Евгений Шишкин

Закон сохранения любви

Часть первая

1

Ночью город Никольск пронизывал шквальный ветер. Это был южный муссон, теплый и влажный, и потому диковинный для конца марта в здешних, почти приполярных, северных широтах. Ветер еще с вечера принимался за город: порывами ударял в лицо идущим встречь прохожим, заставляя их на миг задохнуться; с дребезжанием гнал наперегонки пустые пивные банки по парковой аллее; трепал и норовил отодрать афишу с театральной тумбы; сквозняками, как метлой, поднимал колкую пыль с обтаявшего асфальта на центральной площади и осыпал ею чугунное изваяние Маркса на облезлом каменном постаменте.

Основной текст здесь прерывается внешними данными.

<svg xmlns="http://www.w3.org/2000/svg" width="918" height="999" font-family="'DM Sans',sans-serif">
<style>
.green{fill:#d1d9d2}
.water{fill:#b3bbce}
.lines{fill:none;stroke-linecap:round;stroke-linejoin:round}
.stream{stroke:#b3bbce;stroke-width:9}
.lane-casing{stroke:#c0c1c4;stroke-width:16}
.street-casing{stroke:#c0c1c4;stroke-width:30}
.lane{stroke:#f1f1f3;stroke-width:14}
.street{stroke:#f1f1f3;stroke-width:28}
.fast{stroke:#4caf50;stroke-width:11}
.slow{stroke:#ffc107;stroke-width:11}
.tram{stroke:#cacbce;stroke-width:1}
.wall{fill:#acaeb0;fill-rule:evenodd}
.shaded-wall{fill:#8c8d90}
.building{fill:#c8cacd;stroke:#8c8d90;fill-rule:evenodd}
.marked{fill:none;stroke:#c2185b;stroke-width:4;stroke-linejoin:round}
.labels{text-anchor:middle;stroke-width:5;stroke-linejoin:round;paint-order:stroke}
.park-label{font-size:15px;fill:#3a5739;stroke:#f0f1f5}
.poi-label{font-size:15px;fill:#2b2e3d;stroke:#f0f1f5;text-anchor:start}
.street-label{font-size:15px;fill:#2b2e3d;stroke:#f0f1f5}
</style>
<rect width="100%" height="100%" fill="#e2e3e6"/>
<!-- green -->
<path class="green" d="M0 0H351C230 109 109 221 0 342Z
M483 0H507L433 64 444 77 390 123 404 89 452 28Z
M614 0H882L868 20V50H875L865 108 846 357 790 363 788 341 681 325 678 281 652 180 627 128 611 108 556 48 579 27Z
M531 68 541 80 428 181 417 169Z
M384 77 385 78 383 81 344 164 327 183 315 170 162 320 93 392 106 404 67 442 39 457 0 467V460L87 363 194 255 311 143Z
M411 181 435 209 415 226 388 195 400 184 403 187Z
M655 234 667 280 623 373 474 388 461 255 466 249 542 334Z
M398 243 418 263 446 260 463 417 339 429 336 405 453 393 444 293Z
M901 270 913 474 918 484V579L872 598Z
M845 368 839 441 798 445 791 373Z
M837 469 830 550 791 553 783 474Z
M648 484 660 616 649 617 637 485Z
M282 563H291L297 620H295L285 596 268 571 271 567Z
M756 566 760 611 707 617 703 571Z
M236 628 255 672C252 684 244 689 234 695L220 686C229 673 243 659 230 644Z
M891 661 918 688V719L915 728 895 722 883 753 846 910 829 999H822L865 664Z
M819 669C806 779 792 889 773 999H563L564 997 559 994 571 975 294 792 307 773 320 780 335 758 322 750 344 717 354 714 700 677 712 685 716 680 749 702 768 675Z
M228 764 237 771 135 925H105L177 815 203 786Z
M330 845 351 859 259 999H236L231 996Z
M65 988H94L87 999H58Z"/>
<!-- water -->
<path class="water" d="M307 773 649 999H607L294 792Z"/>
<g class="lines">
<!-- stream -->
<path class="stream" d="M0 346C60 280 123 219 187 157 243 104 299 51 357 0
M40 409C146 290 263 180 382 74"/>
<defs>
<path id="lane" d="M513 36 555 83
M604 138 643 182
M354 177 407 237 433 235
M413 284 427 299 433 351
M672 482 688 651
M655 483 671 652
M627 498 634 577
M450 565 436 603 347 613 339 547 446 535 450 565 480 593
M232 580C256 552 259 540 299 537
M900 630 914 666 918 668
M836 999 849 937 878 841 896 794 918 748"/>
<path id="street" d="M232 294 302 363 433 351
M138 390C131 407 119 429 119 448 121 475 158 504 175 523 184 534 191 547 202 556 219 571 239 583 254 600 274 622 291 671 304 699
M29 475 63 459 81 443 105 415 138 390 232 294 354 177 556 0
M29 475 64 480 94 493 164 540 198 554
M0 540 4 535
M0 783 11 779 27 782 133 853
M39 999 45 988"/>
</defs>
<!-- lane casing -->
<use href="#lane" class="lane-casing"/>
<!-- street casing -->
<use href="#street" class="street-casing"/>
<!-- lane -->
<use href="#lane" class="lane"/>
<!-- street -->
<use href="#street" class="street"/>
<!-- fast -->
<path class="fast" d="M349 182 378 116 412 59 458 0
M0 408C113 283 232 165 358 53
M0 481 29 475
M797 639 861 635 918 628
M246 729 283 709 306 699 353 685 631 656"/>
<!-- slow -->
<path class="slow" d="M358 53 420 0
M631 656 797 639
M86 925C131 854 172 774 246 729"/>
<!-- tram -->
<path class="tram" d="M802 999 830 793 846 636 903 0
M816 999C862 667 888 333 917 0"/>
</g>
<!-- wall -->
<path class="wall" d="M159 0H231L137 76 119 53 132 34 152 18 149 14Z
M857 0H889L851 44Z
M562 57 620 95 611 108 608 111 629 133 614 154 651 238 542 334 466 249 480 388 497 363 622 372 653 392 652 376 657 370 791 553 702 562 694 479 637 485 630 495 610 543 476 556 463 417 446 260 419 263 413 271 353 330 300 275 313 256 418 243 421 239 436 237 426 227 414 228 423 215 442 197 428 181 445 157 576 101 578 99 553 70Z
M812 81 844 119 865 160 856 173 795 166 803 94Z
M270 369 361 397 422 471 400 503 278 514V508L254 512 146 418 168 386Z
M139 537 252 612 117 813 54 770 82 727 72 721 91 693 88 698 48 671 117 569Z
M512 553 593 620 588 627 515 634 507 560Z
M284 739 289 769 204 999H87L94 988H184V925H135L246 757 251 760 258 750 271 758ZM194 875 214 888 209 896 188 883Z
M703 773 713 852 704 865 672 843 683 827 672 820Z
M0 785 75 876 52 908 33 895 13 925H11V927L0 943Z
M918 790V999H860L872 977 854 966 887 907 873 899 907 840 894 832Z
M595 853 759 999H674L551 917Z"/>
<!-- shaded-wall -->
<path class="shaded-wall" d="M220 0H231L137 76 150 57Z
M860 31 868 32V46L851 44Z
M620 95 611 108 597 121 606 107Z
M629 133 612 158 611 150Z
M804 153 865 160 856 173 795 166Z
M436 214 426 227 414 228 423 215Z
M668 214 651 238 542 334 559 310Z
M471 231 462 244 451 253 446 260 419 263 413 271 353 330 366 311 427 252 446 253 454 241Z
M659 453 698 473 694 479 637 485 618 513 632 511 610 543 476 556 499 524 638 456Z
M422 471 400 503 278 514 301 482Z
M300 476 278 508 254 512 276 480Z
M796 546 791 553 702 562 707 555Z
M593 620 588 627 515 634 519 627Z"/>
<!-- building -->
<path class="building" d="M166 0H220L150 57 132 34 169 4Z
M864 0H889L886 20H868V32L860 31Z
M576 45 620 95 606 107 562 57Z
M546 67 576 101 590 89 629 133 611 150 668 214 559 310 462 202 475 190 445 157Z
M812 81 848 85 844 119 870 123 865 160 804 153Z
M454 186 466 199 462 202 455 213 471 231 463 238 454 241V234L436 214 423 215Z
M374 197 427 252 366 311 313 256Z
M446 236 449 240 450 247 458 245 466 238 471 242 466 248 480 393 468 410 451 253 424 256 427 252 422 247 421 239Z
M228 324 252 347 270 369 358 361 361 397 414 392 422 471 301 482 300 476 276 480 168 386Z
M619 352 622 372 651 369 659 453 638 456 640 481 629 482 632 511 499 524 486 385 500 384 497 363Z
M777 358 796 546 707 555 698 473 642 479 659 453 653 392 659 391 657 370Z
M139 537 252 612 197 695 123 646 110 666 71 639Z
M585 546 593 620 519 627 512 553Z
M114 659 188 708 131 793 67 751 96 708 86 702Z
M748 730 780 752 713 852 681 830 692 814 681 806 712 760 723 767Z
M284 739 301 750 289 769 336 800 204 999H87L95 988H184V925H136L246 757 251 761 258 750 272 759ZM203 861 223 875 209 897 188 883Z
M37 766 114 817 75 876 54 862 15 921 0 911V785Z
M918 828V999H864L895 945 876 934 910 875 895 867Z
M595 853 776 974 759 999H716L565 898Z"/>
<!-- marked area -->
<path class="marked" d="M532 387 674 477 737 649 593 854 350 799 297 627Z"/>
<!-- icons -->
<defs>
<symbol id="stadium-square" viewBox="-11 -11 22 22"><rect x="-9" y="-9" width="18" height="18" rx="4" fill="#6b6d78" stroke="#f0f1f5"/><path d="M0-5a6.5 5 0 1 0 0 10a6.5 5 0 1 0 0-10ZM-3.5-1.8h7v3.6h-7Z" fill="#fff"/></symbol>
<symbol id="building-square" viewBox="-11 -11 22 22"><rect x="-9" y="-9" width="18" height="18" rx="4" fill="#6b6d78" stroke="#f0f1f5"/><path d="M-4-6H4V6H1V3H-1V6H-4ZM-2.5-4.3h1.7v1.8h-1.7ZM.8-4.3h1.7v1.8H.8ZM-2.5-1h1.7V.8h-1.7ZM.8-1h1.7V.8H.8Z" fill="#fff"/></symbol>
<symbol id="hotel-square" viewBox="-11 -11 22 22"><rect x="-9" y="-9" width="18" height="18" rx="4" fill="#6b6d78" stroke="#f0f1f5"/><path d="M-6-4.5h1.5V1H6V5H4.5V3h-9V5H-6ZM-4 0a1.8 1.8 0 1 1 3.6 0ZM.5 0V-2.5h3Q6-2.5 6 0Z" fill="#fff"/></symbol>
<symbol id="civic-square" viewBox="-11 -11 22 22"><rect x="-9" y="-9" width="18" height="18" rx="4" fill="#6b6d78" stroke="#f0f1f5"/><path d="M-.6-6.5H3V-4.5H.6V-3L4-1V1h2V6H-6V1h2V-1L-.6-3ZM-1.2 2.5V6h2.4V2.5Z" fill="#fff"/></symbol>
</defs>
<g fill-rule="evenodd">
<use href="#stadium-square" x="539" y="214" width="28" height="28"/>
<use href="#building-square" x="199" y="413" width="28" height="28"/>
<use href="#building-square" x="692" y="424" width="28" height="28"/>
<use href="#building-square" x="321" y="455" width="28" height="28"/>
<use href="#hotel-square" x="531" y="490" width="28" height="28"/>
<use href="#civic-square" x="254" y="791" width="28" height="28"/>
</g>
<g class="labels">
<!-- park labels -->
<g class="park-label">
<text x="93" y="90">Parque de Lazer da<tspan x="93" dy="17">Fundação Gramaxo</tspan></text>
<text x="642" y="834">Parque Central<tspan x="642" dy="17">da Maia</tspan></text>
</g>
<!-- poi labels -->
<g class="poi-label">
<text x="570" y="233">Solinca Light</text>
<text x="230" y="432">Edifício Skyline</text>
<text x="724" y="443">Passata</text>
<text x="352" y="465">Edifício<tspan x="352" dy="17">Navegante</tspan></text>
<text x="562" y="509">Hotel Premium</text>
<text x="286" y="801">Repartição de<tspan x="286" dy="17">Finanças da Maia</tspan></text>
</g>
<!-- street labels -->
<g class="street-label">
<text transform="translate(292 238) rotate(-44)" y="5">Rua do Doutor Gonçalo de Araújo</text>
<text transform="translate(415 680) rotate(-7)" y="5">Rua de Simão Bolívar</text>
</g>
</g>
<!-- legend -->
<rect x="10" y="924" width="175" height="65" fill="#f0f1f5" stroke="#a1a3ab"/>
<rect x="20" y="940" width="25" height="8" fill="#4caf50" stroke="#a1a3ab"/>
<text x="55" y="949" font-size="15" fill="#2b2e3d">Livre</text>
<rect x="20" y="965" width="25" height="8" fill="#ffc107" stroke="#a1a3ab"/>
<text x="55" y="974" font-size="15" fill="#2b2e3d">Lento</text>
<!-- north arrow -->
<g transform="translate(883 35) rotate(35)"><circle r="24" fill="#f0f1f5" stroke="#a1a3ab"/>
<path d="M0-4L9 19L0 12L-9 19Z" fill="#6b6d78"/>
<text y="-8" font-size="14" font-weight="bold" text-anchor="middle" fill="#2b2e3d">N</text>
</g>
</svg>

За полночь ветер навалился на город упружисто — тугим, почти беспрерывным потоком. Он уже не заигрывал и не шалил — безжалостно обламывал хилые ветки деревьев, а некоторые старые одряхлые дерева и вовсе повалил наземь; громыхал карнизами и кое-где сдирал с кровель плохо пришпиленные листовое железо и шифер; отчаянно кидался в лабиринты со скопищами типовых пятиэтажек, свистел, выл и даже пробирался в единственный в городе подземный переход — словно повсюду искал себе жертву.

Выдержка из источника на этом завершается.